There are three things you can do to defend yourself from potential statistical lies. Firstly, remember two questions – Who ran the study and what are their motives? This is important because studies that are funded by companies usually want a result favourable to their cause. So, in these cases, it might be worthwhile to scrutinize the results carefully.
Secondly, look at the data that is presented and that is missing. Knowing what you do now about statistics ensure that everything about the study ticks all the boxes. Is the sample size adequate and were they selected correctly? Were any factors overlooked and are the correlations sound? Also, be sure that the standard error and type of average used are presented and correct for study. When it comes to statistics if everything is presented and there are no missing parameters then you can be certain that the researchers have nothing to hide.
Lastly, when results are presented there should be a gradual flow of information. There should not be abrupt changes in the subject matter. If the study jumps straight from the raw data collected to the results without an explanation, that serves as a red flag. Once again, if there is nothing to hide, everything will be presented accordingly.
These safeguards will prevent you from being swept up in incorrect reporting. As much as statistics are confusing, asking these questions can help sort out the truth from the lies.

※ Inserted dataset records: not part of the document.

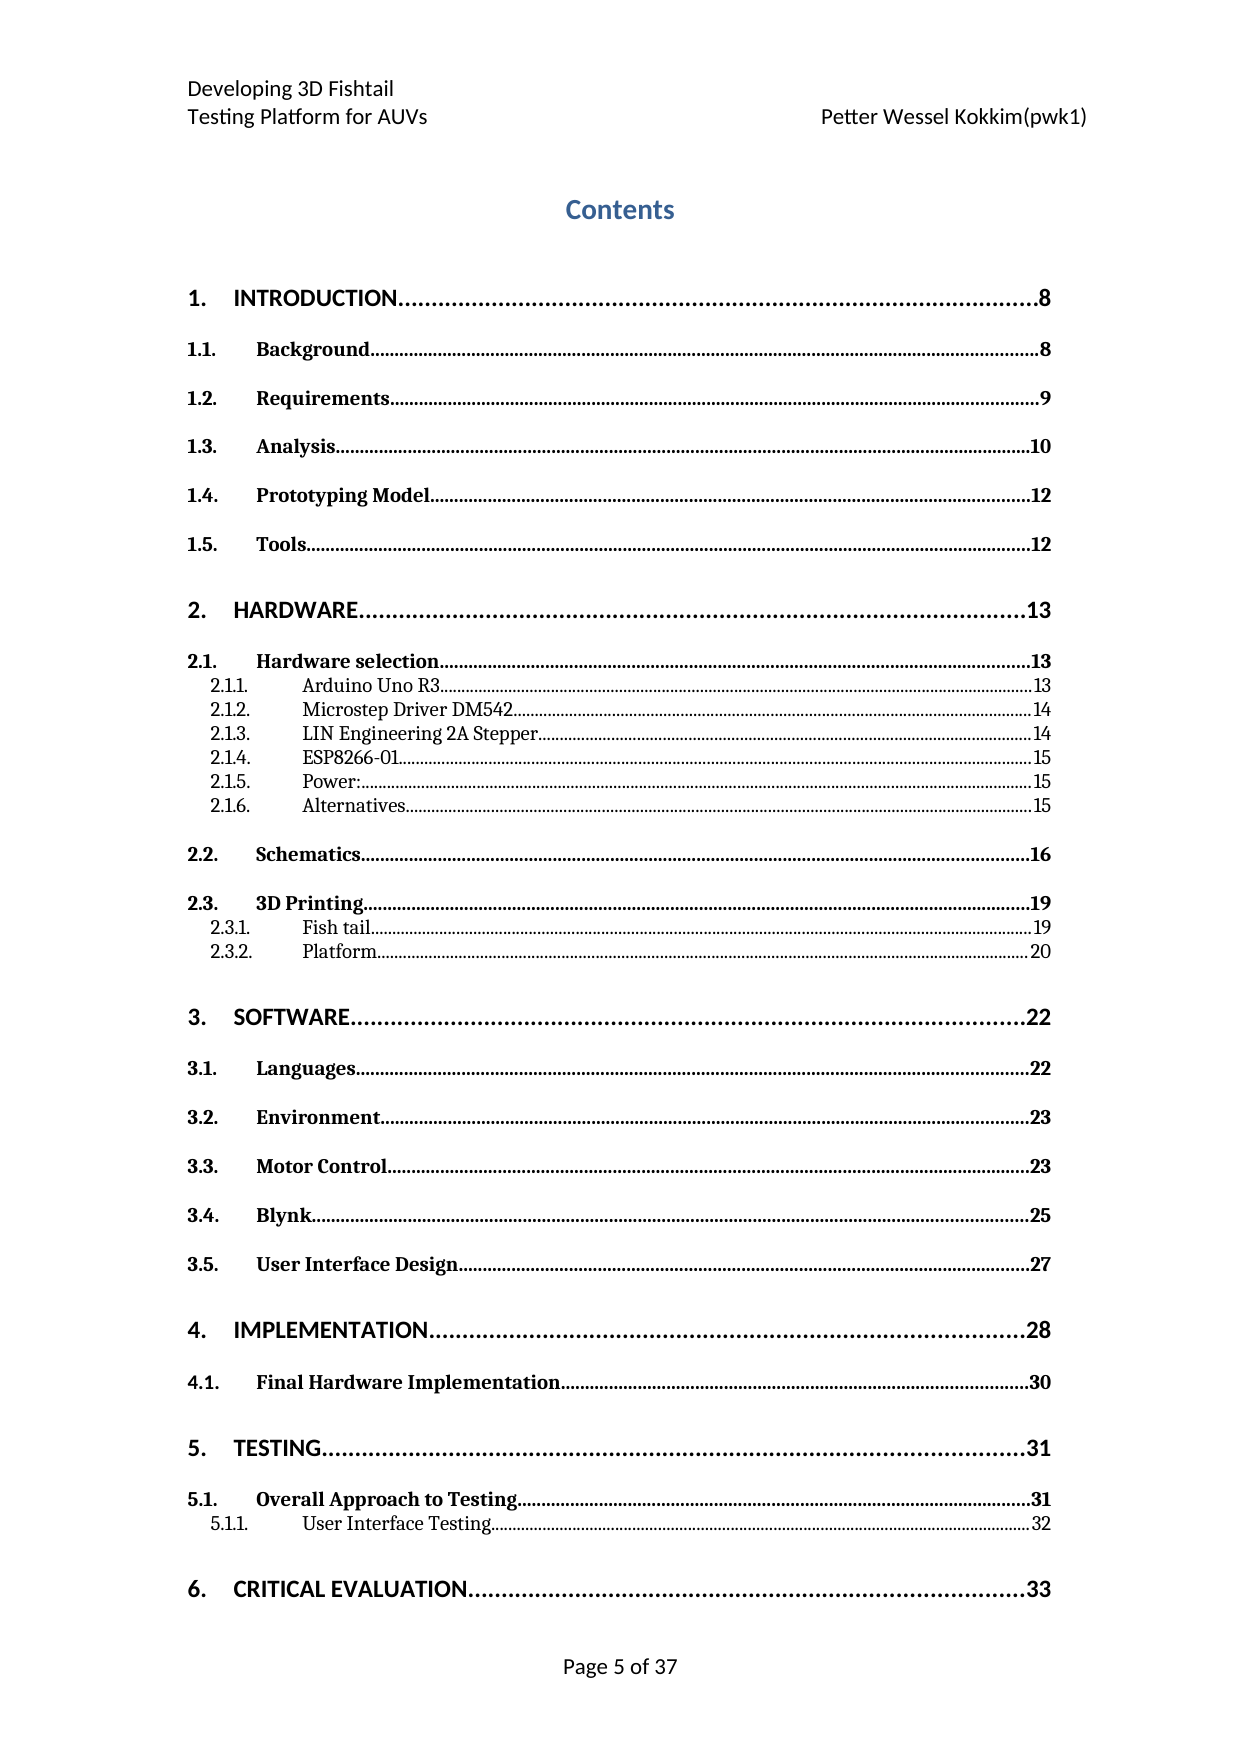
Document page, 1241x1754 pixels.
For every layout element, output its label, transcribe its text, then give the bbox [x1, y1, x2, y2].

text 4. Implementation 28 [187, 1314, 1053, 1344]
text 3.2. Environment 23 [187, 1106, 1053, 1129]
text 2.3.2. Platform 20 [210, 939, 1053, 963]
text 1.1. Background 8 [187, 337, 1053, 361]
text 4.1. Final Hardware Implementation 30 [187, 1369, 1053, 1395]
text 2. Hardware 13 [187, 594, 1053, 625]
text 2.1.5. Power: 15 [210, 770, 1053, 794]
text 1.4. Prototyping Model 12 [187, 484, 1053, 508]
text 2.1.3. LIN Engineering 2A Stepper 14 [210, 722, 1053, 746]
text 2.1.2. Microstep Driver DM542 14 [210, 698, 1053, 722]
text 3.4. Blynk 25 [187, 1203, 1053, 1227]
text 2.1. Hardware selection 13 [187, 650, 1053, 674]
text Contents [187, 191, 1053, 226]
text 2.1.1. Arduino Uno R3 13 [210, 674, 1053, 698]
text 3. Software 22 [187, 1001, 1053, 1032]
text 6. Critical Evaluation 33 [187, 1573, 1053, 1604]
text 1.3. Analysis 10 [187, 435, 1053, 459]
text 5.1.1. User Interface Testing 32 [210, 1512, 1053, 1536]
text 2.3.1. Fish tail 19 [210, 916, 1053, 939]
text 3.3. Motor Control 23 [187, 1154, 1053, 1178]
text 5. Testing 31 [187, 1432, 1053, 1463]
text 3.1. Languages 22 [187, 1057, 1053, 1081]
text 1.2. Requirements 9 [187, 386, 1053, 410]
text 1.5. Tools 12 [187, 533, 1053, 557]
text 2.3. 3D Printing 19 [187, 892, 1053, 916]
text 2.2. Schematics 16 [187, 843, 1053, 867]
text 1. Introduction 8 [187, 282, 1053, 312]
text 5.1. Overall Approach to Testing 31 [187, 1488, 1053, 1512]
text 2.1.4. ESP8266-01 15 [210, 746, 1053, 770]
text 2.1.6. Alternatives 15 [210, 794, 1053, 818]
text 3.5. User Interface Design 27 [187, 1252, 1053, 1276]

The key takeaway from How to Lie With Statistics is:
Statistics is an important part of research. However, it can be easily misinterpreted if you are not familiar with common problems and can also be manipulated to produce exciting results for the benefit of those in charge. Therefore, it is important not to get caught up in impressive statistics and instead keep an eye out for any biased reports. Once you know the basics and understand what tactics are used to deceive and divert attention, you will never be tricked into believing anything and everything reported.
How can I implement the lessons learned in How to Lie With Statistics:
Don’t be afraid to ask questions. If you are presented with a statistical report that sports all the right numbers but lacks any detail, feel free to ask questions. Was the sample size big enough? Did they consider the randomness of the sample and what numbers are they actually reporting. It will become clear that you will not be fooled and want the study conducted and reported accurately.